• **Available data**
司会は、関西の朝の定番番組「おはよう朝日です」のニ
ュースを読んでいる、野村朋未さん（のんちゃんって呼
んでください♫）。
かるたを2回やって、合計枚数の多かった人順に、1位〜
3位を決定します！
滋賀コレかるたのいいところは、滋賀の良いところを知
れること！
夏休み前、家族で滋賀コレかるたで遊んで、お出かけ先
==
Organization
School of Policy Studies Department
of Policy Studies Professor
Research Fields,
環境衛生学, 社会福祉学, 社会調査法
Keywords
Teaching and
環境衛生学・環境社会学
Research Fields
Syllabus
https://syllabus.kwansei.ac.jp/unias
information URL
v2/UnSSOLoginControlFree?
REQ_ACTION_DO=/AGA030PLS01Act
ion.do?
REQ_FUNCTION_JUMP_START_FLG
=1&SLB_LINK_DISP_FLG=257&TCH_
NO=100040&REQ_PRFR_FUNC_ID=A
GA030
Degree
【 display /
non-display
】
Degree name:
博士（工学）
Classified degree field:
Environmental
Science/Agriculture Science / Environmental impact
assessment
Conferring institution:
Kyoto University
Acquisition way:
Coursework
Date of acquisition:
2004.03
--
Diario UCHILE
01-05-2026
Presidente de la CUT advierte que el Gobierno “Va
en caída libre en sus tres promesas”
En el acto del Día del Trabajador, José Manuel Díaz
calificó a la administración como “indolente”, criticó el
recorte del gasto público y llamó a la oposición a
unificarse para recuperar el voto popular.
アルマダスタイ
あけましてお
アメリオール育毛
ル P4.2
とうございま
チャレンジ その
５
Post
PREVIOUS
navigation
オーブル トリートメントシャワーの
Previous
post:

• **Written task**
From the records above, pick out and copy each line holding the word "Environmental".

• **Solution for this task**
Environmental
Science/Agriculture Science / Environmental impact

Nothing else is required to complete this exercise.